◆ **DOCUMENT EXCERPT**:
/---

Some options to answer the above questions with process mining are the Trace Variants, Dotted Chart visualizations, and the Trace and Sequence Clustering.
The basic idea of Trace Clustering is to split the event log into homogeneous subsets and for each subset to create a process model (Song et al., 2009). What this technique does is basically identification and clustering of similar sequences. The similarity is calculated based on a distance metric, usually the Euclidean or Hamming distance, while the clustering can be performed by using different algorithms, like k-Means or SOM (Veiga, 2009). A list of the algorithms available for clustering in ProM is presented in Supplementary Table 1.
Trace Clustering works by creating a set of profiles, each measuring a number of features for each case from a specific perspective (Song et al., 2009). In a second step, the distance between each case is measured by a distance metric; in this case, the Euclidean distance is used as it is found to be the most reliable. Finally, in a third step, similar cases are put together by using a clustering algorithm. Clusters can be analyzed independently from one another which improves the quality of the results for flexible environments (Song et al., 2009). Considering that football consists of 11 players who do not act according to a specific pre-defined process but rather based on quite a few distinct factors from their surrounding environment, one could reasonably assume that football can be considered a flexible environment within the process mining analytics area. Therefore, it would be interesting to see if and how trace/sequence clustering could be helpful for football performance analysis.
Sequence Clustering is based on a similar idea as Trace Clustering. However, this type of clustering is performed directly on the input data, i.e., no features are extracted from the sequences (Veiga, 2009). The plugin in ProM 5.7 has been implemented by Veiga (2009) whose algorithm is based on first-order Markov chains in which case the current state depends only on the previous state (Ferreira et al., 2007). The probability that an observed sequence is assigned to a given cluster is the probability that the observed sequence was produced by the Markov chain associated with that cluster, or simply the assignment of sequences to clusters is based on the probability of each cluster producing the given sequence (Ferreira et al., 2007; Veiga, 2009). Thus, a given sequence will be assigned to the cluster that is able to produce it with higher probability (Veiga, 2009). Veiga also adds two additional dummy states in the Markov chain: an input and an output state. This is necessary in order to represent the probability of a given event being the first or the last event in a sequence, which could be useful to distinguish between some types of sequences (Veiga, 2009).

\---

◆ **EXTRACTED DATA**:

/---

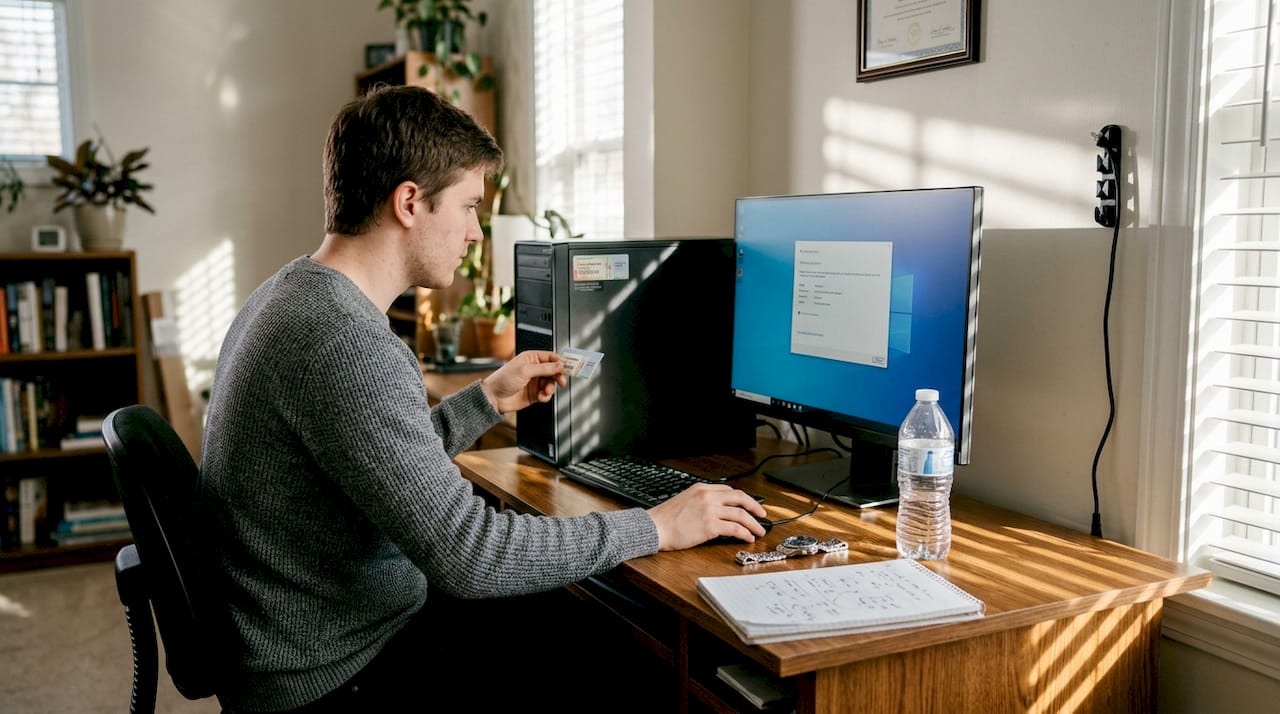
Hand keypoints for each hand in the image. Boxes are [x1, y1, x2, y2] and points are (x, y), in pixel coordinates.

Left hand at [480, 350, 566, 412]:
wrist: (493, 397)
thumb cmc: (503, 380)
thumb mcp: (525, 370)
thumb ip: (544, 368)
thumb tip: (559, 364)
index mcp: (531, 358)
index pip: (550, 357)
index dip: (560, 361)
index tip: (568, 366)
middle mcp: (534, 369)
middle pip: (553, 371)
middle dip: (558, 376)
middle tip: (561, 381)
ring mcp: (534, 382)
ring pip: (551, 383)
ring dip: (551, 388)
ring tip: (546, 391)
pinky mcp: (534, 394)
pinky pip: (546, 394)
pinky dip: (546, 396)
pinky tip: (541, 397)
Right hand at [647, 483, 768, 550]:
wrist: (654, 527)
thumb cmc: (665, 519)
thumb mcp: (684, 501)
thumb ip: (701, 502)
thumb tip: (716, 512)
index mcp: (701, 489)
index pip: (729, 490)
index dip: (742, 499)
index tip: (748, 506)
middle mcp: (708, 497)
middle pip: (740, 498)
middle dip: (755, 506)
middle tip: (762, 515)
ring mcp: (710, 511)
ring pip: (740, 514)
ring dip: (753, 523)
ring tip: (759, 531)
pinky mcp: (710, 526)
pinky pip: (734, 528)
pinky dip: (744, 533)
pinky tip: (748, 538)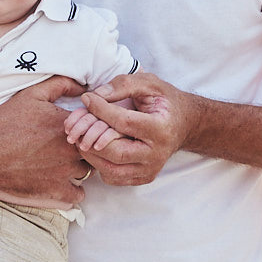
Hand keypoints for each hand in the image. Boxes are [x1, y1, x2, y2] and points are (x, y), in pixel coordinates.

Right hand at [0, 76, 91, 206]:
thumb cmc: (4, 122)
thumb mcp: (32, 94)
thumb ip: (61, 84)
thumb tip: (84, 86)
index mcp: (70, 125)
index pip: (98, 125)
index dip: (93, 127)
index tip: (82, 128)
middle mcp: (73, 149)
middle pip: (97, 150)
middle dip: (90, 147)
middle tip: (74, 145)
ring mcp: (66, 172)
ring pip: (89, 172)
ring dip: (81, 168)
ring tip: (64, 162)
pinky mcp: (56, 192)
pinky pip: (78, 195)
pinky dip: (73, 189)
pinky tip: (61, 181)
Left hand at [73, 72, 197, 187]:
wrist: (185, 123)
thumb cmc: (165, 101)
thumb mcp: (149, 83)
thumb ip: (123, 85)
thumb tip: (95, 96)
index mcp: (161, 128)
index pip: (124, 122)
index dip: (101, 110)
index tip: (87, 98)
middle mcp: (157, 154)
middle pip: (116, 152)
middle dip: (91, 137)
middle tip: (77, 125)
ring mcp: (150, 170)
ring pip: (111, 170)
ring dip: (90, 154)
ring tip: (81, 136)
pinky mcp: (143, 178)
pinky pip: (113, 177)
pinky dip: (99, 164)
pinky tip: (94, 148)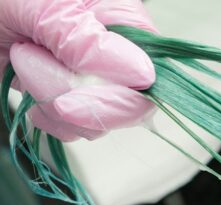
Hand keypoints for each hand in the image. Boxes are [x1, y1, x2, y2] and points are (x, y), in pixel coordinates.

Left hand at [0, 0, 154, 140]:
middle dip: (75, 98)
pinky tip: (25, 80)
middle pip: (127, 108)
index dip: (119, 98)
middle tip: (29, 61)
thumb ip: (87, 40)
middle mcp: (115, 55)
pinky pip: (72, 129)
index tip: (72, 100)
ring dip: (50, 100)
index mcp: (122, 22)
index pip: (149, 76)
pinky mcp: (68, 96)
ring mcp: (91, 79)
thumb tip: (143, 75)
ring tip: (23, 57)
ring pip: (96, 123)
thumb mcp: (44, 6)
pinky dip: (44, 113)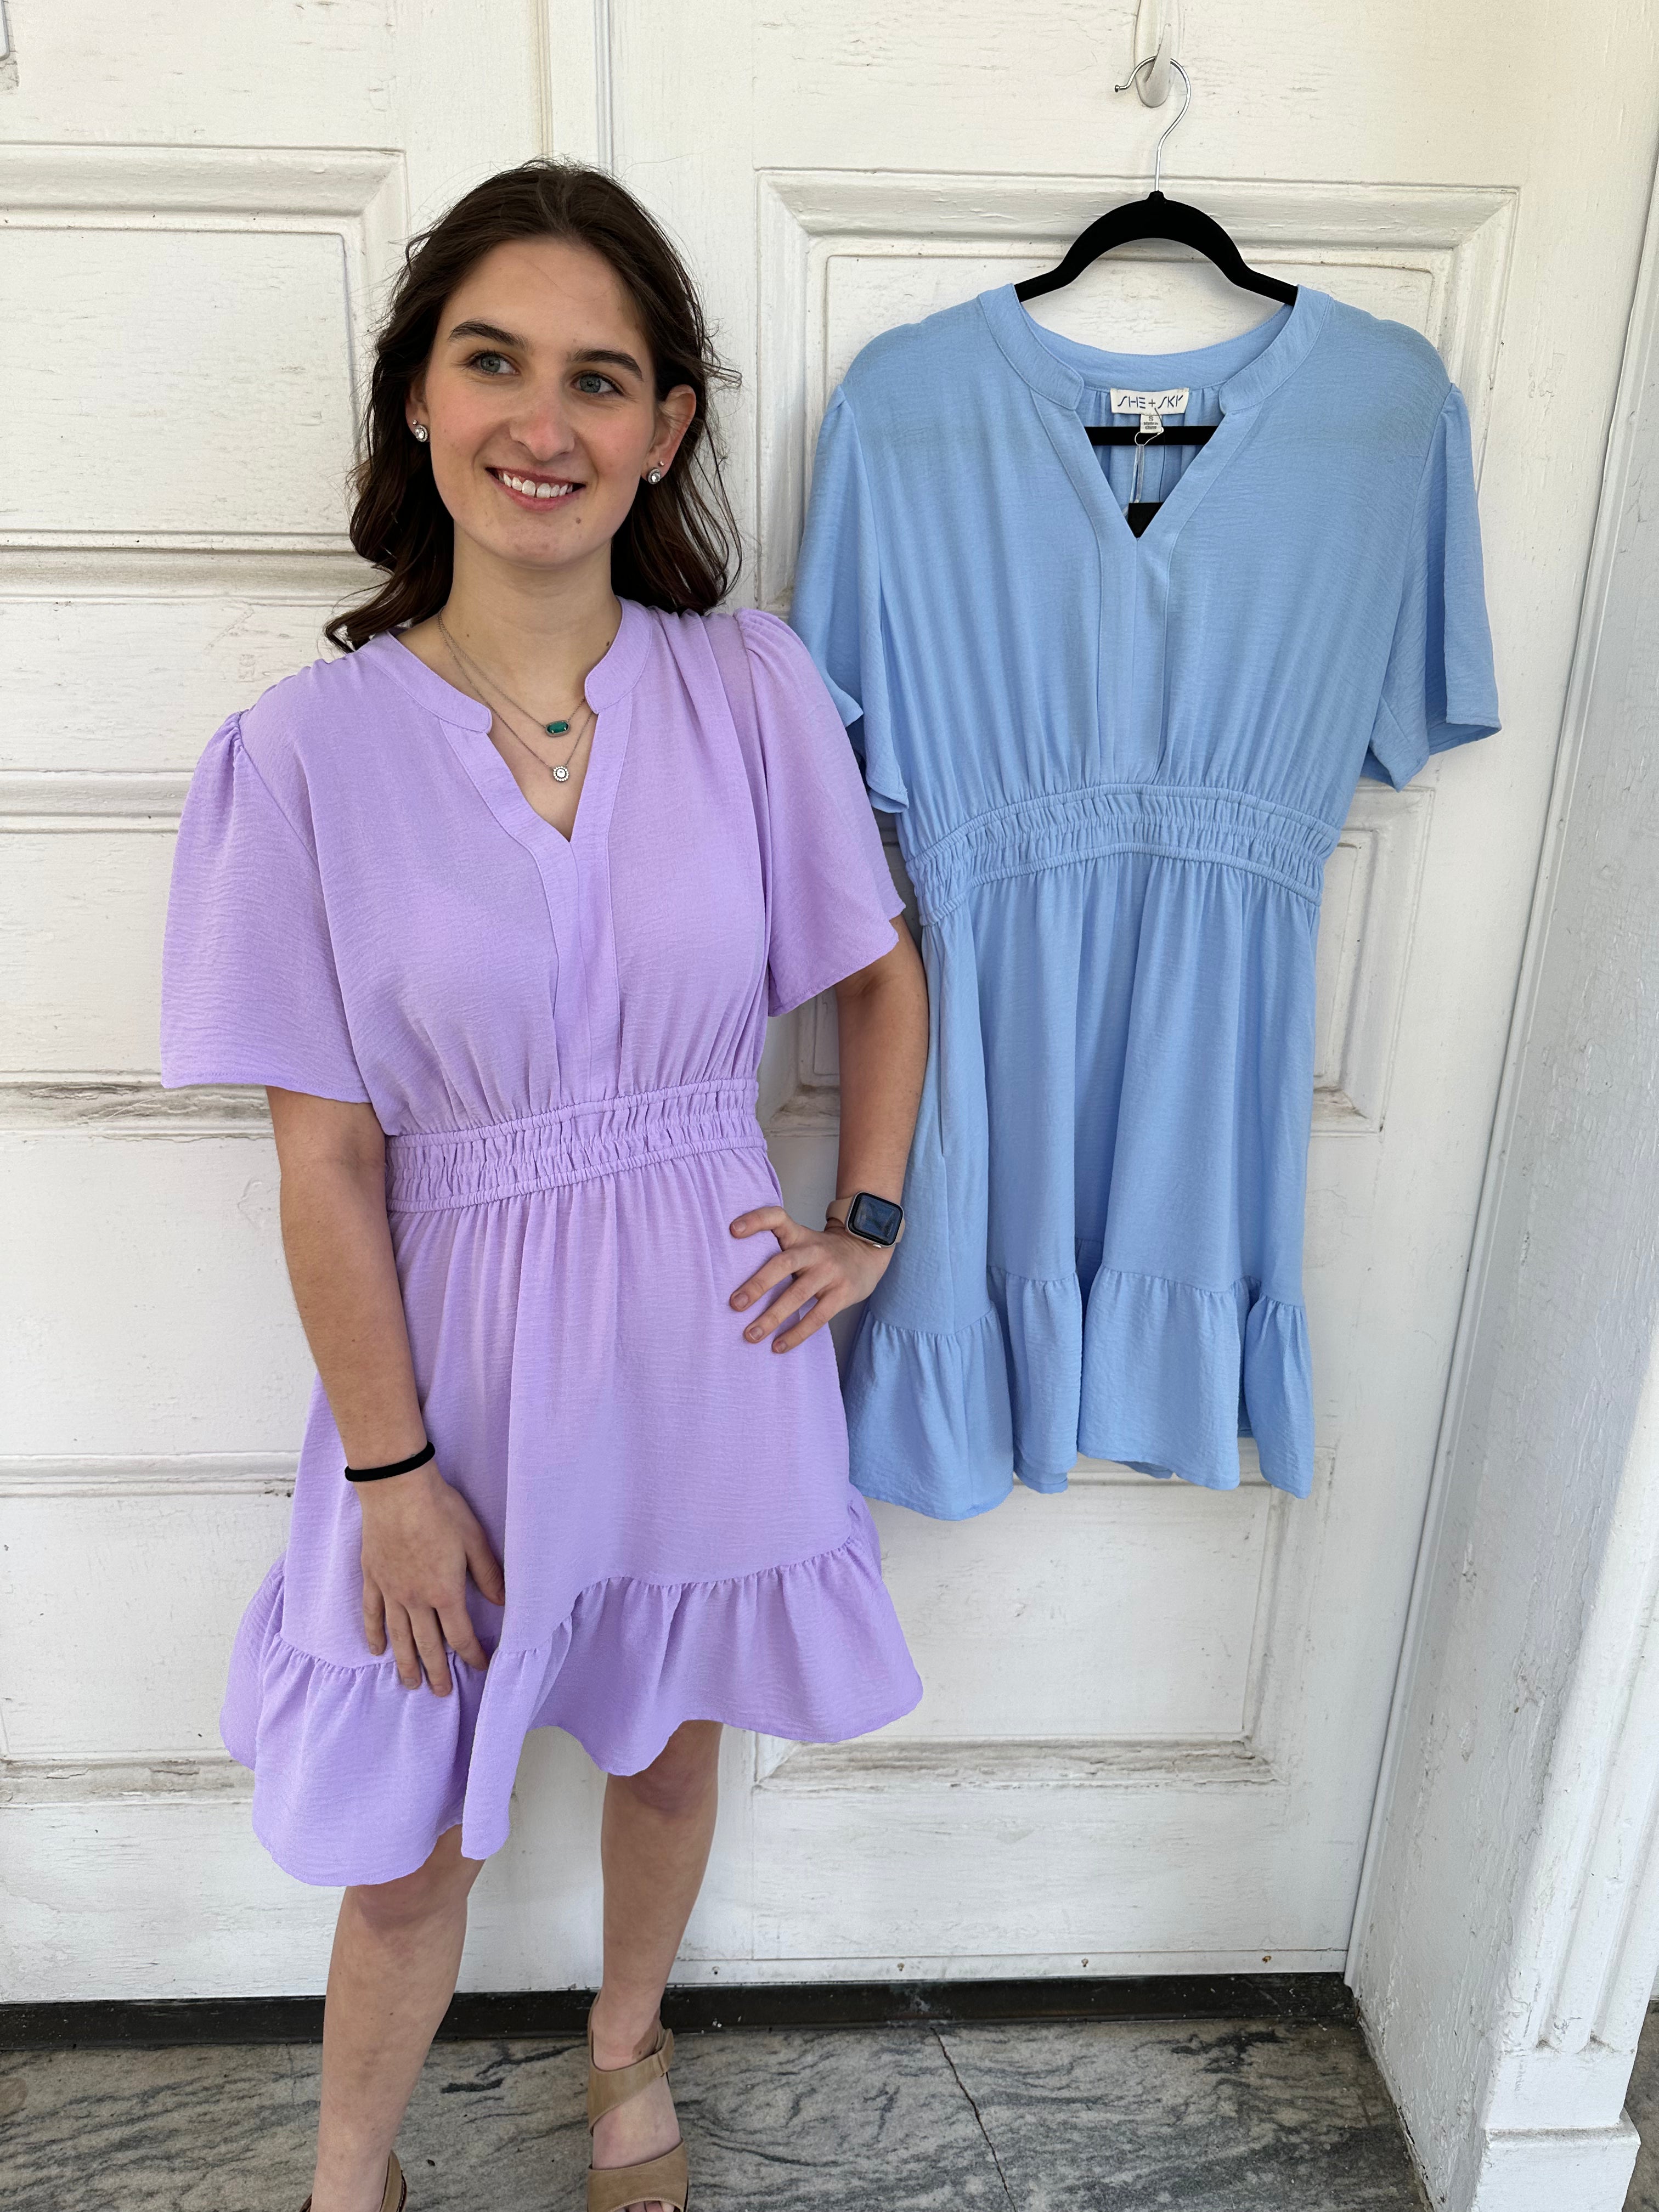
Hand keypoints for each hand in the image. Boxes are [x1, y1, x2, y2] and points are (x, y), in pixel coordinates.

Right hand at [356, 1461, 505, 1694]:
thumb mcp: (475, 1540)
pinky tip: (377, 1651)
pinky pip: (372, 1614)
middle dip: (436, 1672)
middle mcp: (416, 1599)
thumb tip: (503, 1602)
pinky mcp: (373, 1578)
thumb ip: (488, 1574)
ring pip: (398, 1637)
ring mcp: (391, 1591)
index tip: (479, 1667)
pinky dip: (374, 1635)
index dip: (471, 1655)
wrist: (398, 1490)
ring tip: (410, 1685)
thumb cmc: (440, 1510)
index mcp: (445, 1592)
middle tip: (440, 1693)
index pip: (460, 1635)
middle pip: (427, 1645)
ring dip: (405, 1664)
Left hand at [728, 1206, 894, 1352]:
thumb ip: (778, 1249)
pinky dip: (796, 1333)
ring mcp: (829, 1272)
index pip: (777, 1217)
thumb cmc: (823, 1252)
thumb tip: (733, 1275)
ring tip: (751, 1335)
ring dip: (772, 1317)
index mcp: (799, 1235)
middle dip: (757, 1285)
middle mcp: (813, 1250)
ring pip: (798, 1294)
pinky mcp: (842, 1293)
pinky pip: (817, 1316)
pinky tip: (778, 1346)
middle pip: (783, 1263)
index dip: (755, 1220)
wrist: (867, 1252)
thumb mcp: (803, 1240)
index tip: (732, 1230)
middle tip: (734, 1304)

\---

◆ **ASSIGNMENT 1**:
From the clustering text, set down the stretch from "Some options to" through "Supplementary Table 1.".
◆ **ASSIGNMENT 2**:
In the clustering text, why does Veiga add two dummy states to the Markov chain? Explain in one to three sentences.

◆ **RESULT 1**:
Some options to answer the above questions with process mining are the Trace Variants, Dotted Chart visualizations, and the Trace and Sequence Clustering.
The basic idea of Trace Clustering is to split the event log into homogeneous subsets and for each subset to create a process model (Song et al., 2009). What this technique does is basically identification and clustering of similar sequences. The similarity is calculated based on a distance metric, usually the Euclidean or Hamming distance, while the clustering can be performed by using different algorithms, like k-Means or SOM (Veiga, 2009). A list of the algorithms available for clustering in ProM is presented in Supplementary Table 1.

◆ **RESULT 2**:
Veiga adds an input state and an output state so the Markov chain can represent the probability of a given event being the first or the last event in a sequence. That information could be useful for distinguishing between some types of sequences.